What have you always wanted to be?
- Lesley

- Apr 28
- 3 min read
I always wanted to be a teacher.
But my dad had such a negative opinion of teachers and the education system, and was so outspoken about it, that I didn’t dare.
Off I went to university, as we were all expected to do in my family, and pursued a psychology degree. My dad was a psychologist.
Now, to be clear, not once did my dad ever suggest what I ought to do with my life. Or what I ought to be interested in. But I sure wanted to please him, so I made up all kinds of stories about how to make him happy.
(Once I had kids, I realized that’s not quite how it works.)
My first act of rebellion was at the tender age of 24ish. I went to law school. I don’t think I actually had any intention of being a lawyer. I didn’t really even know what lawyers did. But everything I’d done until that point in my life, academically at least, was easy. I was always at the top of the class, even in university.
I probably would have thrived going further in psychology, and sometimes wonder why I didn’t. I LOVE psychology, to this day. But I think I needed to feel a challenge, to do something scary. Something out of my comfort zone. And I wanted to stay in school just a bit longer. I wasn’t ready for the real world.

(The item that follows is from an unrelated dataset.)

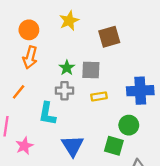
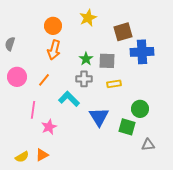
blue cross: (140, 91) -> (142, 52), moved
cyan L-shape: (47, 114) -> (69, 99), turned 125
blue triangle: (73, 146) -> (99, 117), moved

I found my little clique of lawyer friends, who seemed very non-lawyer-y, quite frankly. Like attracts like.
I knew early on that this probably wasn’t for me. But I’m no quitter, so I saw it through. And to make the most of it, I even worked in the Legal Aid Clinic all through law school, so I was taking it beyond the classroom and the books and making it real. Just in case I liked it, I suppose. I wanted to give it a proper chance.
I didn’t hate law school. I didn’t do badly. But I certainly wasn’t top of the class. I saw it through as far as articling in a full-service law firm. A bit of this, a bit of that. My heart wasn’t in it. I just couldn’t see this being what I did for the rest of my life.
People were so proud of me. Like going to law school meant something other than going to law school. My in-laws, in particular, seemed so incredibly proud of me. I’m not sure whether they even realize I’ve never practiced beyond articling. I don’t think it even mattered. I think “our daughter-in-law went to law school” was some kind of status thing.
My second act of rebellion happened in 2019, right before the COVID pandemic.
I became a teacher.
My dad was gone for 23 years before I decided it was okay to do that. I wasn’t a teacher-teacher… I was just doing some online English teaching to kids in China.
I loved it.
Got myself a little ESL certificate and everything. Obviously, things picked up in 2020 with no one going to school and Chinese parents desperate to make sure their kids got ahead. I was busy.
And once I’d done the forbidden and chosen my own path, the floodgates opened. It suddenly dawned on me that I could do anything I wanted.
Can you imagine?
Law school taught me that I could do hard things that seemed unexpected and out of character, and that took me out of my element. And teaching taught me that I didn’t have to be afraid of doing something I thought my dad disapproved of.
And now the possibilities are endless.